[Written exercise]
Convert the entries from the line containing "kingdom: Animalia" through the line containing "scientific name: Merops pusillus", both included, into a JSON list of strings with one string per line and blank lines omitted.

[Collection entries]
----
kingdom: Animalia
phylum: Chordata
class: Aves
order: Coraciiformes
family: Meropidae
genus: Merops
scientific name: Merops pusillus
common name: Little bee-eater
----
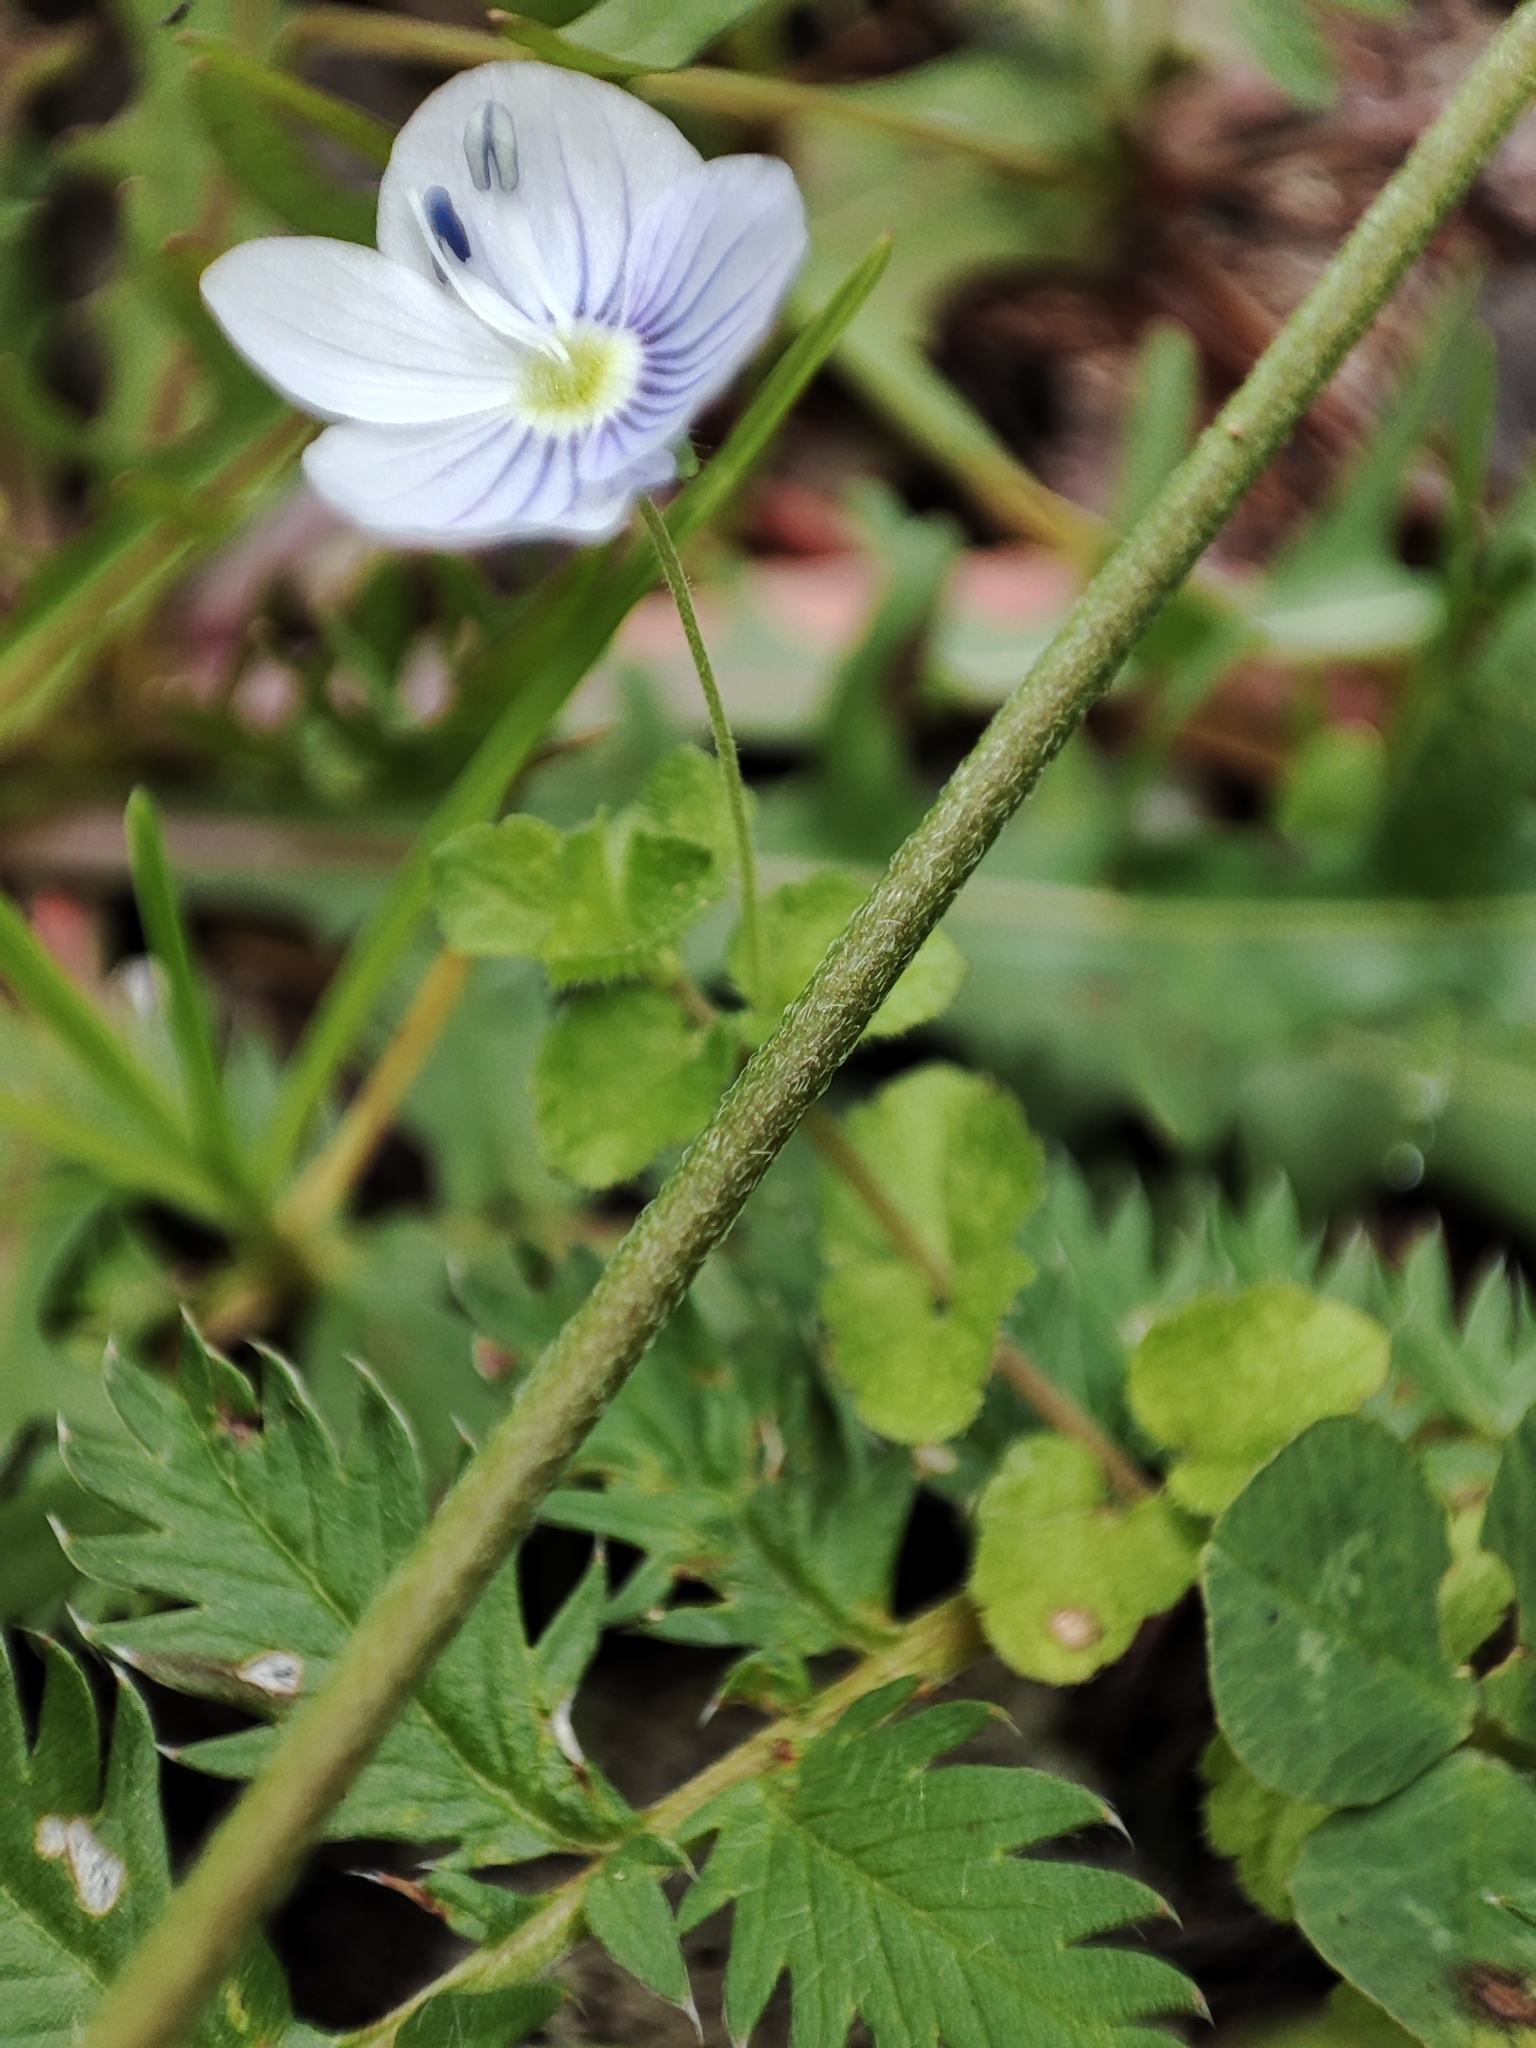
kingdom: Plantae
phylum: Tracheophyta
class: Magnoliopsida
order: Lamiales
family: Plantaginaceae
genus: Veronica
----
[Expected answer]
[
  "kingdom: Animalia",
  "phylum: Chordata",
  "class: Aves",
  "order: Coraciiformes",
  "family: Meropidae",
  "genus: Merops",
  "scientific name: Merops pusillus"
]